President Joe Biden said on March 17 that he thinks it’s “justified” that the International Criminal Court (ICC) issued an arrest warrant for Russian President Vladimir Putin over alleged war crimes, but he admitted that the move is mostly symbolic because neither Russia nor the United States recognizes the court’s jurisdiction.
“I think it’s justified,” Biden told reporters on the South Lawn of the White House. “It’s not recognized internationally [nor] by us. ... But I think it makes a very strong point.”
Biden later told reporters that he believes Putin had “clearly committed war crimes.”
International law bars occupying powers from transferring civilians from occupied areas to other territories.
Hofmanski said the warrant would remain under seal to protect the identities of the allegedly abducted children.
“Nevertheless, the judges of the chamber dealing with this case decided to make the existence of the warrants public in the interest of justice and to prevent the commission of future crimes,” he said.

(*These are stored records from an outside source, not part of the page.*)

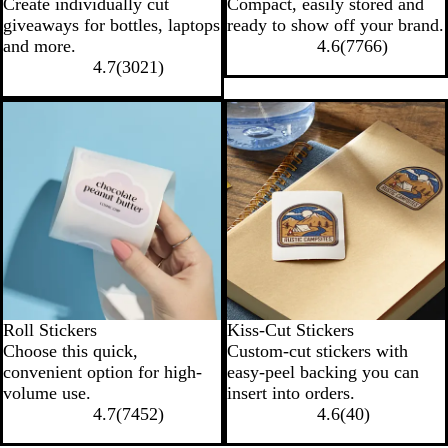
Create individually cut
Compact, easily stored and
giveaways for bottles, laptops
ready to show off your brand.
and more.
4.6
(
7766
)
4.7
(
3021
)
New options
Roll Stickers
Kiss-Cut Stickers
Choose this quick,
Custom-cut stickers with
convenient option for high-
easy-peel backing you can
volume use.
insert into orders.
4.7
(
7452
)
4.6
(
40
)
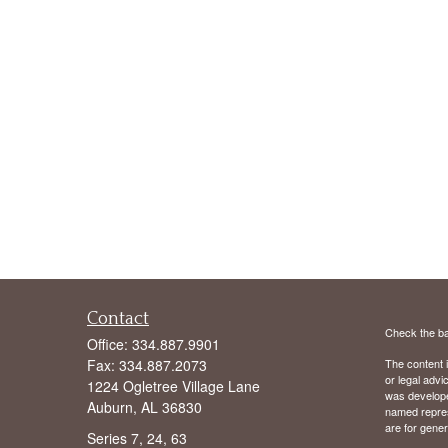
Contact
Check the ba
Office:
334.887.9901
Fax:
334.887.2073
The content i
or legal advi
1224 Ogletree Village Lane
was developed
Auburn,
AL
36830
named repres
are for gener
Series 7, 24, 63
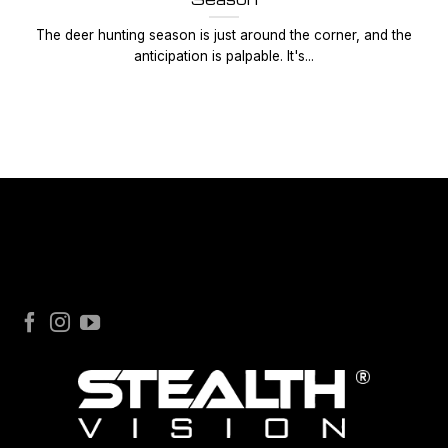
The deer hunting season is just around the corner, and the
anticipation is palpable. It's...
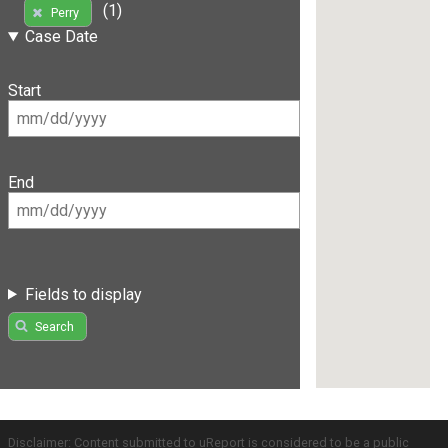
(1)
Perry
Case Date
Start
End
Fields to display
Search
Disclaimer: Content submitted to uReport is considered to be a public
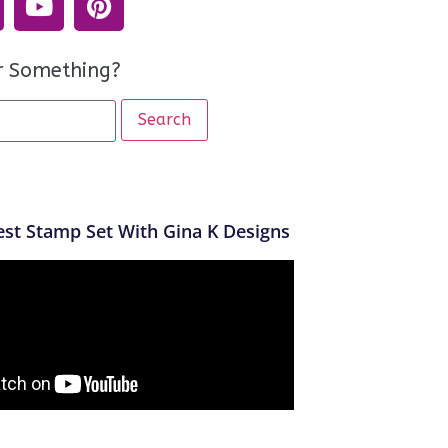
r Something?
st Stamp Set With Gina K Designs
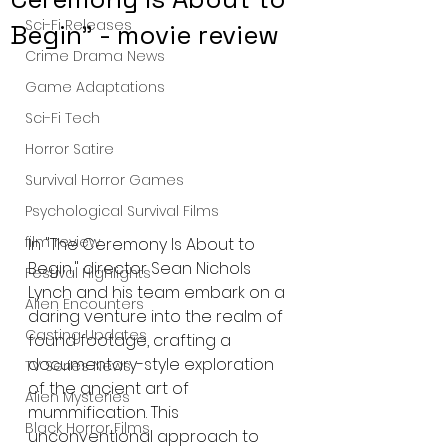
Sci-Fi Releases
Begin" - movie review
Crime Drama News
Game Adaptations
Sci-Fi Tech
Horror Satire
Survival Horror Games
Psychological Survival Films
film review
In "The Ceremony Is About to 
Begin," director Sean Nichols 
Festival Highlights
Lynch and his team embark on a 
Alien Encounters
daring venture into the realm of 
Casting Updates
found footage, crafting a 
documentary-style exploration 
TV Series News
of the ancient art of 
Alien Mysteries
mummification. This 
Black Horror Films
unconventional approach to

The ICC’s announcement was met with criticism by the Kremlin and enthusiastic praise by Ukrainian leaders.
‘Null and Void’
Kremlin spokesperson Dmitry Peskov told journalists in Moscow on March 17 that Russia doesn’t recognize the ICC’s jurisdiction and considers the warrant meaningless.“We consider the very formulation of the issue outrageous and unacceptable. Russia, as well as several other states, [does] not recognize the jurisdiction of this court and, accordingly, any decisions of this kind are null and void for Russia in terms of law,” Peskov said.
Peskov declined to comment on whether the arrest warrant would affect Putin’s international travel.
In a similar vein, Russian Foreign Ministry spokesperson Maria Zakharova said that the ICC’s decisions have no legal power in Russia and so the warrant is meaningless.
“The decisions of the International Criminal Court have no meaning for our country, including from a legal point of view. Russia is not a party to the Rome Statute of the International Criminal Court and bears no obligations under it,” Zakharova said.
“Who would have thought 15 years ago that in the West taking care of children, saving them, and helping them would become a criminal offence?”
Besides seeking Putin’s arrest, the ICC also announced on March 17 that it had issued an arrest warrant for Maria Alekseyevna Lvova-Belova, the commissioner for Children’s Rights in the Office of the President of the Russian Federation, on similar allegations.
“The crimes were allegedly committed in Ukrainian occupied territory” since Feb. 24, 2022, the date of Russia’s invasion of Ukraine, which Moscow calls a “special military operation.”
Lvova-Belova was cited by Russia’s RIA Novosti news agency as saying that the removal of children from the war zone is a humanitarian act and the arrest warrant is “something very strange.”
“It’s great that the international community has appreciated this work to help the children of our country: that we don’t leave them in war zones, that we take them out, that we create good conditions for them, that we surround them with loving, caring people,” she said.
Enforcement?
While the ICC’s judges have issued the warrants, it will be up to the international community to enforce them because the ICC has no police force of its own.“The execution depends on international cooperation,” Hofmanski said.
Although it’s unclear which countries might lend a hand to take Putin into custody, Russia has made clear it has no intention of cooperating and sees the move as a provocation.
“Yankees, hands off Putin!” Vyacheslav Volodin, Russia’s Parliament speaker and close Putin ally, wrote on Telegram, calling the move evidence of Western “hysteria.”
“We regard any attacks on the President of the Russian Federation as aggression against our country.”